On 22 September, Chinese President Xi Jinping addressed the United Nations General Assembly through a video message to unilaterally announce its new emission targets: “China will scale up its Intended Nationally Determined Contributions by adopting more vigorous policies and measures. We aim to have [carbon dioxide] emissions peak before 2030 and achieve carbon neutrality before 2060.” On 1 October, President Xi reaffirmed this pledge at the UN Biodiversity Summit while condemning unilateralism and calling for more international cooperation. With China currently emitting about 28 percent of global carbon dioxide – about the same as the United States, European Union, and India combined – this commitment to achieve carbon neutrality by 2060 comes as an unexpected and unprecedented pledge.
According to the Climate Action Tracker, the realization of China’s announced goal of achieving carbon neutrality before 2060 would lower global warming projections by around 0.2 to 0.3°C, the biggest single reduction ever estimated by the Climate Action Tracker. Experts, such as Niklas Höhne of NewClimate Institute, have referred to this pledge as “the most important announcement on global climate policy in at least the last five years.” German Chancellor Angela Merkel also welcomed China’s new climate goals and reaffirmed “that we need to work with China when it comes to protecting the climate.” However, there are reasons to be skeptical about President Xi’s announcement.
First, the Chinese economy’s reliance on coal-generated energy accounts for about 60 percent of the country’s total installed capacity, and Beijing has not laid out any concrete policies to reduce this reliance. On the contrary, a gigantic 58 gigawatts of coal-fired capacity have been approved or announced just in the first six months of this year, the equivalent of 25 percent of the entire installed capacity of the United States.

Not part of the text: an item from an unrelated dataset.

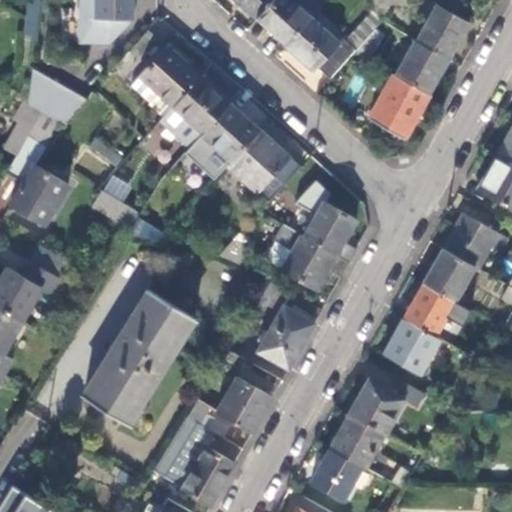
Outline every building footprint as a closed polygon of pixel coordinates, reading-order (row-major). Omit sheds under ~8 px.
[(38,35),(42,4),(32,0),(31,0),(26,31),(38,35)] [(128,23),(128,18),(133,18),(133,0),(81,0),(81,42),(110,42),(128,23)] [(235,0),(256,19),(272,0),(235,0)] [(272,0),(256,19),(286,45),(312,17),(293,0),(272,0)] [(408,4),(407,0),(373,0),(377,8),(380,14),(393,7),(408,4)] [(417,41),(449,58),(470,22),(438,4),(417,41)] [(383,21),(380,14),(377,8),(355,32),(365,41),(383,21)] [(339,42),(312,17),(286,45),(314,72),(318,67),(330,79),(356,50),(343,38),(339,42)] [(199,77),(147,31),(128,53),(117,65),(134,81),(141,74),(155,86),(175,104),(199,77)] [(417,41),(416,40),(396,74),(429,93),(449,58),(417,41)] [(87,100),(33,70),(29,104),(65,125),(87,100)] [(141,74),(134,81),(132,83),(146,96),(155,86),(141,74)] [(396,74),(370,118),(404,137),(429,93),(396,74)] [(230,103),(199,77),(175,104),(172,107),(196,128),(202,133),(230,103)] [(260,130),(230,103),(202,133),(232,160),(260,130)] [(196,128),(172,107),(162,118),(160,119),(184,140),(196,128)] [(28,138),(38,120),(27,113),(6,149),(18,155),(28,138)] [(511,128),(498,153),(511,160),(511,128)] [(260,130),(232,160),(228,165),(257,191),(290,156),(260,130)] [(202,133),(196,140),(225,168),(228,165),(232,160),(202,133)] [(45,148),(28,138),(18,155),(6,175),(23,185),(11,206),(45,225),(66,189),(33,170),(45,148)] [(511,160),(498,153),(479,187),(511,206),(511,160)] [(305,236),(337,255),(356,219),(327,203),(332,194),(316,180),(296,202),(317,213),(305,236)] [(92,208),(126,227),(134,211),(100,193),(92,208)] [(464,214),(444,248),(475,265),(478,267),(491,246),(500,252),(507,239),(464,214)] [(134,235),(157,242),(161,227),(138,221),(134,235)] [(291,229),(284,224),(276,239),(278,241),(267,258),(283,267),(284,270),(317,290),(337,255),(305,236),(291,229)] [(241,232),(220,255),(240,263),(251,236),(241,232)] [(475,265),(444,248),(424,283),(455,301),(475,265)] [(0,382),(13,360),(4,355),(42,289),(52,295),(60,281),(29,263),(21,276),(8,269),(0,282),(0,382)] [(282,310),(259,350),(289,368),(315,322),(285,305),(292,292),(272,280),(261,298),(282,310)] [(455,301),(424,283),(404,319),(435,336),(455,301)] [(84,394),(129,422),(194,315),(149,287),(116,341),(114,340),(106,352),(108,354),(84,394)] [(435,336),(404,319),(384,352),(421,374),(430,355),(440,339),(435,336)] [(448,343),(440,339),(430,355),(438,359),(448,343)] [(235,380),(217,369),(187,418),(215,434),(223,438),(230,426),(206,412),(211,405),(219,409),(217,411),(253,431),(273,396),(237,376),(235,380)] [(452,409),(473,376),(465,371),(450,395),(445,405),(452,409)] [(369,379),(350,414),(385,434),(405,399),(399,396),(369,379)] [(425,393),(407,383),(399,396),(405,399),(413,404),(412,405),(416,407),(425,393)] [(442,390),(436,400),(445,405),(450,395),(442,390)] [(450,412),(452,409),(445,405),(436,400),(425,393),(416,407),(428,415),(409,447),(423,455),(450,412)] [(405,399),(385,434),(393,438),(412,405),(413,404),(405,399)] [(385,434),(350,414),(329,448),(363,467),(365,468),(385,434)] [(215,434),(187,418),(155,470),(212,503),(235,463),(207,447),(215,434)] [(363,467),(329,448),(311,480),(344,499),(363,467)] [(389,511),(402,490),(392,484),(374,511),(389,511)] [(296,507),(293,511),(331,511),(303,495),(296,507)]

Moreover, Chinese investors are eagerly financing coal plants abroad; a whopping 72 percent of coal plants currently under construction outside of China rely on Chinese finance. Hence, even if the government would lay out concrete policies to phase out coal, Beijing will have to face a coal lobby that is still getting stronger by the day.

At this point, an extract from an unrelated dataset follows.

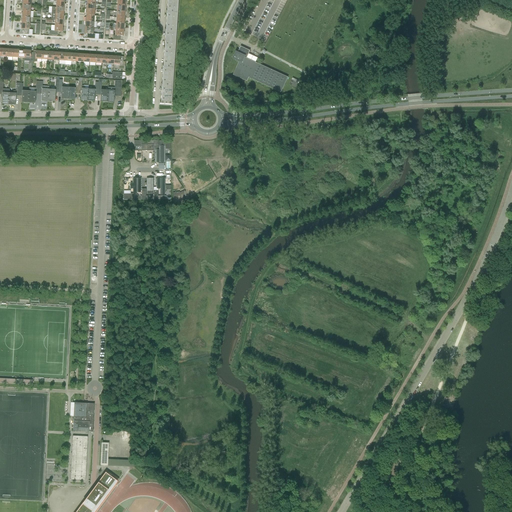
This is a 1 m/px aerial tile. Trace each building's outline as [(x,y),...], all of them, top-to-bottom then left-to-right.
[(167,0),(167,13),(176,13),(176,0),(167,0)] [(166,31),(175,32),(176,13),(167,13),(166,31)] [(20,25),(20,29),(23,29),(23,34),(28,35),(29,30),(29,25),(29,24),(21,23),(21,25),(20,25)] [(62,26),(54,25),(54,31),(49,31),(48,35),(57,36),(57,32),(63,32),(63,28),(62,28),(62,26)] [(84,29),(84,33),(85,33),(84,33),(87,34),(87,38),(86,39),(98,39),(99,34),(95,34),(93,34),(93,29),(93,28),(85,27),(85,29),(84,29)] [(113,35),(113,40),(120,41),(120,36),(121,36),(124,36),(124,32),(123,32),(123,30),(115,30),(115,31),(115,35),(113,35)] [(166,31),(165,49),(173,50),(175,32),(166,31)] [(236,52),(235,54),(233,58),(239,61),(233,75),(247,81),(249,78),(281,92),(288,77),(247,58),(250,50),(241,46),(237,53),(236,52)] [(163,68),(172,68),(173,50),(165,49),(163,68)] [(24,59),(24,61),(31,62),(32,62),(33,53),(30,53),(31,50),(27,50),(27,51),(24,50),(24,59)] [(33,53),(32,62),(37,62),(37,59),(41,60),(42,52),(39,51),(35,50),(35,53),(33,53)] [(113,56),(113,65),(119,65),(119,61),(123,61),(123,56),(116,56),(116,57),(113,56)] [(162,86),(171,87),(172,68),(163,68),(162,86)] [(98,83),(98,94),(101,94),(100,101),(107,101),(108,90),(102,90),(101,90),(102,80),(99,79),(98,83)] [(55,90),(49,89),(48,100),(55,101),(55,91),(58,91),(59,80),(56,80),(55,90)] [(62,80),(59,80),(58,91),(61,91),(61,98),(68,99),(68,88),(62,87),(62,80)] [(29,91),(28,102),(35,103),(35,93),(38,93),(39,82),(36,81),(35,88),(29,88),(29,91)] [(75,88),(68,88),(68,99),(75,99),(75,92),(78,93),(79,81),(75,81),(75,88)] [(79,81),(78,93),(81,93),(80,100),(87,100),(88,89),(85,89),(85,87),(83,86),(82,86),(82,82),(82,81),(79,81)] [(108,90),(107,101),(114,102),(114,95),(121,95),(122,81),(117,81),(115,81),(115,84),(114,88),(108,88),(108,90)] [(8,104),(9,93),(9,89),(3,89),(3,82),(0,82),(0,93),(2,93),(1,103),(8,104)] [(42,82),(39,82),(38,93),(41,93),(41,100),(48,100),(49,89),(49,87),(42,86),(42,82)] [(95,89),(88,89),(87,100),(94,101),(95,94),(98,94),(98,83),(95,82),(95,89)] [(9,93),(8,104),(15,104),(16,94),(19,95),(19,83),(16,83),(15,91),(13,91),(13,93),(9,93)] [(23,84),(19,83),(19,95),(22,95),(21,102),(28,102),(29,91),(22,91),(23,84)] [(161,104),(170,105),(171,87),(162,86),(161,104)] [(134,141),(134,146),(142,146),(142,151),(153,151),(153,148),(153,141),(134,141)] [(165,147),(160,147),(160,150),(156,150),(156,162),(165,162),(165,147)] [(172,194),(173,202),(178,202),(187,200),(184,190),(180,192),(176,194),(172,194)] [(153,196),(153,200),(165,200),(165,196),(158,196),(158,191),(153,191),(153,196)] [(73,431),(93,432),(94,404),(74,403),(73,431)] [(70,480),(85,480),(87,437),(72,436),(70,480)] [(100,466),(108,466),(109,443),(101,443),(100,466)] [(94,511),(105,497),(103,495),(107,490),(109,492),(119,479),(107,470),(97,483),(94,487),(75,511),(94,511)]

Second, China’s pledge comes amidst a general trend towards less space for civil society to organize with regards to environmental issues during the Xi Jinping era. While Hu Jintao was General Secretary of the Communist Party (2002-2012), it was still possible for environmental NGOs to organize against issues such as air pollution, waste dumping, and dam building. Under Xi Jinping, such grassroots organizing has become increasingly restricted and at times repressed. For instance, on 25 September – just days after President Xi’s announcement at the UN – environmental activist Ou Hongyi (aged 17) was detained together with three other activists after organizing a silent protest in Shanghai. The young activist was forced to write a self-criticism letter, prompting teen environmental activist Greta Thunberg to criticize China’s treatment of activists. Incidents like these suggest that Beijing does not intend to give civil society a voice in the energy transition even as the political leadership is waking up to the climate crisis.
The upcoming 14th Five-Year Plan for 2021-25 will answer some of the issues mentioned above. However, if current trends continue China’s climate agenda will remain associated with an increasing reliance on coal and a narrowing space for civil society, no matter how ambitious its goals are. Hence, although China’s pledge may be applauded it should not make us complacent. At its current rate, the climate crisis will continue to outpace government targets, leading to mass ecological disaster and human displacement. The uncontrollable rains and floods along the Yangtze River that left hundreds dead and wreaked economic havoc last August are only a preview of just one of the many consequences of the climate crisis: at its current pace, global warming is expected to harm 70 percent of the world’s population with greatly increased river flooding. Hence, Chinese citizens and global activists alike should continue to demand a radical and just transition to mitigate against the disastrous consequences of a crisis of which we are already feeling the consequences.